Right now I’m dealing with the wonderful new cycle of a dear friend who has done so very much for Mazatlán during her life here—astoundingly so, in my opinion. I admire her greatly and love her dearly. Janet Blaser started and has run M! Magazine, that terrific English-language monthly we are fortunate to have seasonally. As part of that endeavor, she’s thrown some of the best parties the expat community has had over the past decade, in some of the most unique venues in town. Janet also was the visionary and founder of the Farmer’s Market, our local organic produce market, which has played a crucial role in transforming the reality of food and restaurant offerings in Mazatlán. She pretty much single-handedly organized our Women’s March Mazatlán last January, bringing together nearly 500 locals and expats so that we could be “on the map” and have our voices heard with the rest of the world as Trump took office. Personally, she’s always ready with an alternative viewpoint, a contradictory opinion, the inside scoop on goings-on around town, and a good belly laugh. I will miss that.
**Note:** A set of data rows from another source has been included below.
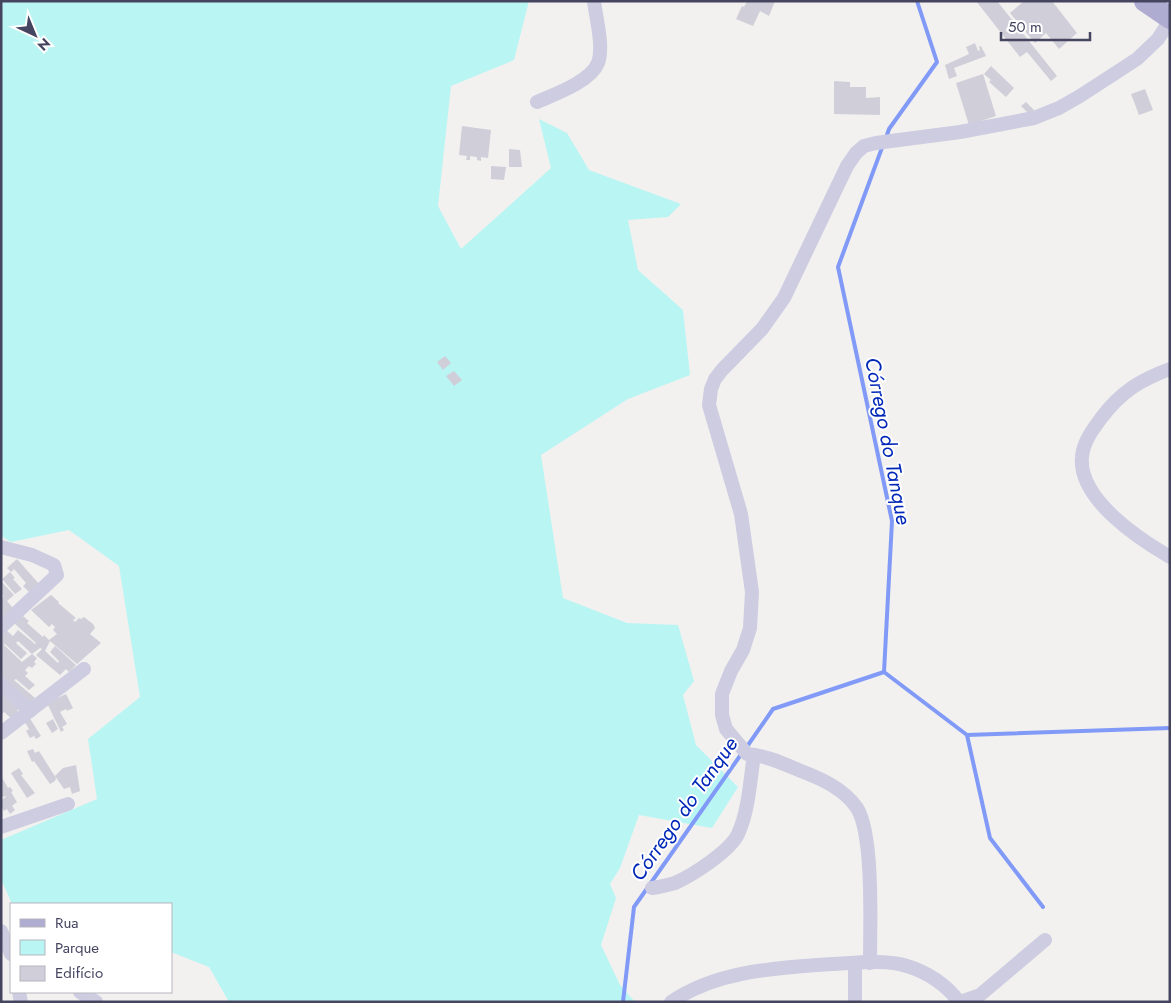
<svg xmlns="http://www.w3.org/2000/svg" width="1171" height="1003" viewBox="0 0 1171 1003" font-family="Jost,sans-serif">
  <rect width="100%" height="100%" fill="#f2f1ef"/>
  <path fill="#b9f5f3" d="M1,1H529L514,60L451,86L438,206L461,249L551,168L539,119L567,133L589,170L681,204L668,217L628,220L638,270L683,310L690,375L628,399L541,455L563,598L627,623L678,625L694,681L683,695L696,745L738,787L712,828L639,815L620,868L610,884L616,898L601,945L620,985L635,1002H229L209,967L171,952V904H12L1,879V840L97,799L88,739L140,697L119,566L69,530L11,542L1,536Z"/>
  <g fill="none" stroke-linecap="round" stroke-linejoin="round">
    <g stroke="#819af7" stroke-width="4">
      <path d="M886,138L889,129L937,62L917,1"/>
      <path d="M884,672L967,735L990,838L1043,907"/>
      <path d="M967,735L1170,728"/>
      <path d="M746,748L773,709L884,672L892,521L838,267L883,145"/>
      <path d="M623,1002L634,907L742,753"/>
    </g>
  </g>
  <g fill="#d0ced9">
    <path d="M747,1H775L769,16L760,11L753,26L736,19L742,6L744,7Z"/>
    <path d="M976,1H997L1057,76L1051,81L1027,52L1020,57Z"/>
    <path d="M1024,1H1052L1077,33L1059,49L1046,33L1035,43L1010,13Z"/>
    <path d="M975,43L978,51L980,50L979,47L981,46L986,56L954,68L957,76L949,79L945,65L969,54L966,47Z"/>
    <path d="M991,66L1014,88L1006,97L989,82L991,80L984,74Z"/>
    <path d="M983,74L996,116L969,125L956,83Z"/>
    <path d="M834,81L850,82V87H866V98L880,97V115L834,114Z"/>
    <path d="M1145,89L1153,110L1139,115L1131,94Z"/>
    <path d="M1026,102L1035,111L1028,113L1021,106Z"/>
    <path d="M462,126L491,130L488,158L481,157V161L477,160V157L470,156V160H466L467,156L459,155Z"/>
    <path d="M509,149L520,150L522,167H509Z"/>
    <path d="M491,166L506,167L504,180L491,179Z"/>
    <path d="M445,356L451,363L443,370L437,362Z"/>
    <path d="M454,371L462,380L454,386L446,376Z"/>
    <path d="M17,559L40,585L30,593L23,586L26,583L14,569L11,572L7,568Z"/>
    <path d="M10,572L15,578L13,579L22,589L15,594L2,579Z"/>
    <path d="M1,581L14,595L7,601L13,608L1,619V597H4L1,594Z"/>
    <path d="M51,595L59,602L58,603L76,618L73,620L75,622L79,618L81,619L84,617L93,624L95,628L90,634L101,643L77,664L50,641L45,651L58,663L59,661L50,652L55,646L76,665L69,672L66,669L60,675L36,655L42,649L40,648L32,654L18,641L16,643L27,653L21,659L5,644L4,645L22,662L32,654L37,658L34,662L36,664L32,668L29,666L25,670L28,673L25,676L35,685L29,690L16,679L14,680L35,698L27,705L1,680V634L6,630L13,636L18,630L35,644L36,643L14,623L23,616L29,621L27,623L43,637L44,635L49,640L57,634L53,630L55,627L52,624L49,627L31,610Z"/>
    <path d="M1,694L18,708L17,713L11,718L4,712L1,715Z"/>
    <path d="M66,694L73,708L67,711L66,709L60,712L67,724L62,727L64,730L61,732L47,703Z"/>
    <path d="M29,717L41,736L36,739L34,736L30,738L26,731L29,729L24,721Z"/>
    <path d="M53,719L58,729L52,733L46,723Z"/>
    <path d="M33,749L35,753L39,751L56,778L55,781L50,784L34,761L32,762L27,751Z"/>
    <path d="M76,765L80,791L72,794L70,787L64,789L55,776L63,768Z"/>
    <path d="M19,768L23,774L21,775L35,793L27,798L11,773Z"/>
    <path d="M1,776L8,788L10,787L13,791L11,792L17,802L12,806L15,810L10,814L7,809L4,811L1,806V800L6,797L5,796L1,798Z"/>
  </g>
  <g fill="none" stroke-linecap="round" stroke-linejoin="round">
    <g stroke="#cdcce1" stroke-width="14">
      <path d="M537,102C555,94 590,82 598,63C604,47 596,18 594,1"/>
      <path d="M1170,369C1140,380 1121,392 1102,417C1093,429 1083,442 1082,457C1078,499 1139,539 1170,557"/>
      <path d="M1,547L32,555L54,565L57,575L1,627"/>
      <path d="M1,684L30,711"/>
      <path d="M1,733L84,669"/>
      <path d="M1,827L68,804"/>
      <path d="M652,888C660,887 668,885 675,883C693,875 730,851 738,834C749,810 750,780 754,755"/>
      <path d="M1,931L11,954"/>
      <path d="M855,963V1002"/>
      <path d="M870,963C870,928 874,835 857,808C844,789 822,779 801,771C784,764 765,755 747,754L726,729L722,715V694L731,671L743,650L750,628L752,592L741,514L709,405L711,389L715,379L722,370L762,329L784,298L847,166L856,153L864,146L876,143L960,132L1034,118L1059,108L1080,96L1137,59L1158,39L1170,20"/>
      <path d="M19,992L21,1002"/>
      <path d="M80,992L96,1002"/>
      <path d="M671,1002C718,970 777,968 832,964C854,963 886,959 907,966C927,972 947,985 959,1002"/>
      <path d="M960,1002L980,995L1045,940"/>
    </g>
    <path stroke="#afacd2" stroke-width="22" d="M1145,1L1170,18"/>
  </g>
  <g text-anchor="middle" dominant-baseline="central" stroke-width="4" stroke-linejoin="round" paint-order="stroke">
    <g font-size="21" font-style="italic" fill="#0027b8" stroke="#fff">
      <text transform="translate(888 441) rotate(79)">Córrego do Tanque</text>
      <text transform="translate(684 809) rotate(-55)">Córrego do Tanque</text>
    </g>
  </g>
  <rect width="1171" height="1003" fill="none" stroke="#464560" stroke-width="5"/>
  <rect x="10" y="903" width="162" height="90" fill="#ffffff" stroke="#b5b5bf"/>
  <rect x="20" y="919" width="25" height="8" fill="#afacd2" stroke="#b5b5bf"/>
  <text x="55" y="928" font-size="15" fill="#464560">Rua</text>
  <rect x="20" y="940" width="25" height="15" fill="#b9f5f3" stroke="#b5b5bf"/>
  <text x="55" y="953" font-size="15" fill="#464560">Parque</text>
  <rect x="20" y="966" width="25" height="15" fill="#d0ced9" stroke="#b5b5bf"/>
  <text x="55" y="978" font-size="15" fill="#464560">Edifício</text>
  <g transform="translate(35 35) rotate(136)" stroke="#ffffff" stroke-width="4" paint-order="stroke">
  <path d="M0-4L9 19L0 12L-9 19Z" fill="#464560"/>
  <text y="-8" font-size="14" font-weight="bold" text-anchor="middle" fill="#464560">N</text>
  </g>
  <path d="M1001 32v8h89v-8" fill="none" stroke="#464560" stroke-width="2.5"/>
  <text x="1008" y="32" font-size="15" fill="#464560" stroke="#ffffff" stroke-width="4" paint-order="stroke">50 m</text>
</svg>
She is so ready for her new life cycle. She’s rented a darling home with a killer view in Nayarit (the state south of Sinaloa), and has it fully furnished in her mind. She has a two-minute walk to a quiet and incredibly scenic little beach; it’s going to rock. She’s already made her first new friends, who share her passions for organic, sustainable living and surfing. She is excited about the new projects she’ll now have time and energy to work on, which will take her new places mentally, emotionally and physically. All is good. I’m thrilled for her. It’s full of growth and wisdom; it’s right. Click on any photo to view it larger or see a slideshow.

And she is doing it right. With a month before she actually moves, Janet has already cleaned many things out, packed up a bunch of stuff, and advertised for a garage sale. This way her apartment reminds her on a daily basis of the excitement of her new life, and helps her deal with the reality of the shift. She’s smart and wise. Damn her. 😉

What a gift to be that type of person, one who leaves a place better than when she entered it. A new owner is now the custodian of M!; the growers themselves are now in charge of the organic market. Good karma for beginning a new cycle.

Godspeed, my dear. We will be visiting you very soon. Know you will be missed, by so many, in deep ways. And know we are all rooting for your joy. Thank you for moving my cheese, even though I hate it. Life is change, it is a journey, it’s all about transition. Darn it.